=== Begin Enclosure ===

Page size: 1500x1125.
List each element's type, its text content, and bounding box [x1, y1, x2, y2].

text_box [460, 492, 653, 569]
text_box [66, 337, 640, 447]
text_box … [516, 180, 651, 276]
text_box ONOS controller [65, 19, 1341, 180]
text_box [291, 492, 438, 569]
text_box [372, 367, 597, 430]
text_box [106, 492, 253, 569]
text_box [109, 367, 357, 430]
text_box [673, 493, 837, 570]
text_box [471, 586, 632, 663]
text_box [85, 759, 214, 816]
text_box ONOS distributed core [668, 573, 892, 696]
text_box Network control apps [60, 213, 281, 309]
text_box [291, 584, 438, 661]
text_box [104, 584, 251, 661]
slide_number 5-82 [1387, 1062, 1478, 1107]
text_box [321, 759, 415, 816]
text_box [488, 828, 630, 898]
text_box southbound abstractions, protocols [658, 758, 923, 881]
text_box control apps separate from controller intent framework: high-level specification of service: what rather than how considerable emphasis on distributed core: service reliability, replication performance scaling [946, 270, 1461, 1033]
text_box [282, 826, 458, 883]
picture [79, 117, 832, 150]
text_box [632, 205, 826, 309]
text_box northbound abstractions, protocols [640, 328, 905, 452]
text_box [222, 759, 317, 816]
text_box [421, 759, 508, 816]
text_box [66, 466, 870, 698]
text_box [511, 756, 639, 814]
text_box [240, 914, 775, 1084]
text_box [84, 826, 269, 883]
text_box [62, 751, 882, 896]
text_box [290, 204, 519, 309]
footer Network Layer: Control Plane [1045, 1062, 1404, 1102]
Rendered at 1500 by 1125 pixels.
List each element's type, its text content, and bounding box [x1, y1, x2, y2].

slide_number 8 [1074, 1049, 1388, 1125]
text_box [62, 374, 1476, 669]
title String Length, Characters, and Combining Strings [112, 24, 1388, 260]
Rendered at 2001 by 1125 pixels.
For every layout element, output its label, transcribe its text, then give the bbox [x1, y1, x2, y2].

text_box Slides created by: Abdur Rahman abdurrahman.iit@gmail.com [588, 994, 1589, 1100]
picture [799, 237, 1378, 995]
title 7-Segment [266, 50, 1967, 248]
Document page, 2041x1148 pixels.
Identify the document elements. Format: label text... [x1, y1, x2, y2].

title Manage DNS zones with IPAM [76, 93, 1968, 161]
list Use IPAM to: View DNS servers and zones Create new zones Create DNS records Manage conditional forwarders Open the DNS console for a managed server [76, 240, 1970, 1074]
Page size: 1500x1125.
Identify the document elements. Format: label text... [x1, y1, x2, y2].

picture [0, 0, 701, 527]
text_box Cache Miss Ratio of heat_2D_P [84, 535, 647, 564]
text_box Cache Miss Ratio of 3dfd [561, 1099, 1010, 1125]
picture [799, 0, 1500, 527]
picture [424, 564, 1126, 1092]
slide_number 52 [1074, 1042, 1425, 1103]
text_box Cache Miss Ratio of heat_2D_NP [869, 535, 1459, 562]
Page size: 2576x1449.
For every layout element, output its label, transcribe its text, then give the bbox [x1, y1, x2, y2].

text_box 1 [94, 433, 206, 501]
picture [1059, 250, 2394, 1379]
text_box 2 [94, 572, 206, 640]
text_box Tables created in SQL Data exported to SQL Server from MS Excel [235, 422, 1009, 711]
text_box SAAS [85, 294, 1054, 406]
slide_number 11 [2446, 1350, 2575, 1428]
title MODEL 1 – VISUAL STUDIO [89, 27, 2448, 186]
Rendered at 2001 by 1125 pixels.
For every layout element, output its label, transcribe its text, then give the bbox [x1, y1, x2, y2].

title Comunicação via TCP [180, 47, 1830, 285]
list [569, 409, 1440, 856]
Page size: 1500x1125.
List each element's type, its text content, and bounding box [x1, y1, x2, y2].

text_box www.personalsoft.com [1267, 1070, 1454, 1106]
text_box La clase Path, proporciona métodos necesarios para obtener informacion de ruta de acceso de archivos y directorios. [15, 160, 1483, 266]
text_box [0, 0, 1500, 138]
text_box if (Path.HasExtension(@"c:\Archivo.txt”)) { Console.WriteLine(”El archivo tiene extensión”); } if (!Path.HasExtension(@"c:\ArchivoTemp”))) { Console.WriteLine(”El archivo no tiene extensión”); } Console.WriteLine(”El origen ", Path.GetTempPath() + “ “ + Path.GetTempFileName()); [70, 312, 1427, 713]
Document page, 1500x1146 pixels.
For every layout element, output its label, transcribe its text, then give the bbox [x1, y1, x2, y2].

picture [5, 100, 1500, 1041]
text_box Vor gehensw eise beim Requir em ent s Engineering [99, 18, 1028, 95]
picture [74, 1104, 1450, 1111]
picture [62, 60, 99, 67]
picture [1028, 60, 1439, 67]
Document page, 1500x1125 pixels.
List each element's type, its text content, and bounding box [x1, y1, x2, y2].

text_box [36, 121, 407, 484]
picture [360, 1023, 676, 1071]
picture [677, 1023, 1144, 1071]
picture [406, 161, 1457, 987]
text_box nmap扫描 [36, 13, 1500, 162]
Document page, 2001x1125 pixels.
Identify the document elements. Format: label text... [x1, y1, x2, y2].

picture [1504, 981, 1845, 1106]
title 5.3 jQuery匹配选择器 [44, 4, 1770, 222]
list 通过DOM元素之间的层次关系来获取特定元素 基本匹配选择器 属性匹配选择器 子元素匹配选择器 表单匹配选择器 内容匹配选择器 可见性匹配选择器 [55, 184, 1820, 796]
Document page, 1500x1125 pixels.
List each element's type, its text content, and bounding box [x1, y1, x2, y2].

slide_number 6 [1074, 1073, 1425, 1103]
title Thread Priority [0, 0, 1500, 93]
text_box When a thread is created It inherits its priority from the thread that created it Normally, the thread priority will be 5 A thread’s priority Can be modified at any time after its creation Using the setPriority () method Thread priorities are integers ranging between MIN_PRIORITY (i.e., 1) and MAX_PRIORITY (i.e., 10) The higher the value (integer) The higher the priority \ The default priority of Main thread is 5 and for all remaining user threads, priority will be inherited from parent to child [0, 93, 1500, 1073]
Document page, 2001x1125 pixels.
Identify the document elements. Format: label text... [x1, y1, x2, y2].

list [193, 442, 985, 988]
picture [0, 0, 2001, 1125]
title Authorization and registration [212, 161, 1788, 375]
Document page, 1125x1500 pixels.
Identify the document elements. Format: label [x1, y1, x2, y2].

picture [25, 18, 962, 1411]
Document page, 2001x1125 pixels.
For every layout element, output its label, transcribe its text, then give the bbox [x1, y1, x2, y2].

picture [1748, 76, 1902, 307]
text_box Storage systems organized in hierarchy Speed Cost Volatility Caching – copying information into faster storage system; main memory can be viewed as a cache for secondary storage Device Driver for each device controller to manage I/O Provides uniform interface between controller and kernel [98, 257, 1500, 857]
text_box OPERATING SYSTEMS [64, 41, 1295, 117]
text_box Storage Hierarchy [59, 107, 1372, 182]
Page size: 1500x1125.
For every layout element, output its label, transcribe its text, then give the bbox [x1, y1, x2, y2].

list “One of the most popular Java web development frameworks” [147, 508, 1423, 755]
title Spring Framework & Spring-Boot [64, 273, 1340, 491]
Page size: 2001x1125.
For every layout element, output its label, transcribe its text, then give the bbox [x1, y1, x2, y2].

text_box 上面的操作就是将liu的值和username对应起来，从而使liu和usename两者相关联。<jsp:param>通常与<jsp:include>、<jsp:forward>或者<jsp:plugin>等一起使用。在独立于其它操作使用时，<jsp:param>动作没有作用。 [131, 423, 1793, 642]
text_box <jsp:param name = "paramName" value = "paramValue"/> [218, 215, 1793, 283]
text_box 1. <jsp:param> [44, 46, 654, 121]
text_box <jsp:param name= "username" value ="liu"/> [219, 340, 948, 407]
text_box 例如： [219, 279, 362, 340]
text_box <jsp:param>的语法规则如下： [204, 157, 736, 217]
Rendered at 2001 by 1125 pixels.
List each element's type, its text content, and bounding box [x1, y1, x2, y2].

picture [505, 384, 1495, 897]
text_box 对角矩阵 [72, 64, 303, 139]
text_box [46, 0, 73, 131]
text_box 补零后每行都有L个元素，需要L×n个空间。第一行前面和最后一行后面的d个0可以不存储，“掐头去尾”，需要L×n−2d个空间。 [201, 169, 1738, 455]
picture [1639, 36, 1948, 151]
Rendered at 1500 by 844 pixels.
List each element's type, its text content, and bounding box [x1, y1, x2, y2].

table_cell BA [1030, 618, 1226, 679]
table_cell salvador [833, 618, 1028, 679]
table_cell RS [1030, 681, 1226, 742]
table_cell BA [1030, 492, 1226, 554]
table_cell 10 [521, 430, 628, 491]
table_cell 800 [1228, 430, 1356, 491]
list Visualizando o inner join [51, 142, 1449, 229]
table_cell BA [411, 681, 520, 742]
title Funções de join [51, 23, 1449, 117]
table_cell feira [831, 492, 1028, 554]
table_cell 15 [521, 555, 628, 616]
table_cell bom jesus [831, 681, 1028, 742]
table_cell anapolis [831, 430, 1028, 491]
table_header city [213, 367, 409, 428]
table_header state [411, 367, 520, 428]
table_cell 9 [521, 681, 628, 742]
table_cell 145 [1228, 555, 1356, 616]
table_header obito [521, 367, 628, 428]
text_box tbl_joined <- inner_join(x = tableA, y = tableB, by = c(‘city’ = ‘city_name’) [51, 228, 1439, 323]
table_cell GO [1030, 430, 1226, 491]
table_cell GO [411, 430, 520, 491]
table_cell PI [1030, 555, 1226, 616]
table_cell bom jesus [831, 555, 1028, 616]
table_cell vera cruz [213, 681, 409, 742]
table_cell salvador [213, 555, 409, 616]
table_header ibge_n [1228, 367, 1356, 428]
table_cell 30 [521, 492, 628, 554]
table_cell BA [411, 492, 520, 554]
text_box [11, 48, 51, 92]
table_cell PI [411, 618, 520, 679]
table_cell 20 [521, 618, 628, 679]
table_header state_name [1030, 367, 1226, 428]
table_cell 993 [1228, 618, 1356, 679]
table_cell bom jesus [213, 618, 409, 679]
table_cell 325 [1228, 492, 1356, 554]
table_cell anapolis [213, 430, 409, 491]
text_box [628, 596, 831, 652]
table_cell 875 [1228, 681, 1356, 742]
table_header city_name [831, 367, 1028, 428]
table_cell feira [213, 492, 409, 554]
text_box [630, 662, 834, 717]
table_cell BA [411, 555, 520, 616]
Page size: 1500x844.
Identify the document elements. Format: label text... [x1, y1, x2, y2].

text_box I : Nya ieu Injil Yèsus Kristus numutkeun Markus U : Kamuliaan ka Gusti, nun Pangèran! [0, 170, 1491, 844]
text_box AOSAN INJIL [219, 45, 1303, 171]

=== End Enclosure ===

_What this task involves:_ Starting at the line that contains "text_box [628, 596, 831, 652]", write out every line to the end of the entries, exactly as given.

_Reply to the task:_
text_box [628, 596, 831, 652]
table_cell 875 [1228, 681, 1356, 742]
table_header city_name [831, 367, 1028, 428]
table_cell feira [213, 492, 409, 554]
text_box [630, 662, 834, 717]
table_cell BA [411, 555, 520, 616]
Page size: 1500x844.
Identify the document elements. Format: label text... [x1, y1, x2, y2].

text_box I : Nya ieu Injil Yèsus Kristus numutkeun Markus U : Kamuliaan ka Gusti, nun Pangèran! [0, 170, 1491, 844]
text_box AOSAN INJIL [219, 45, 1303, 171]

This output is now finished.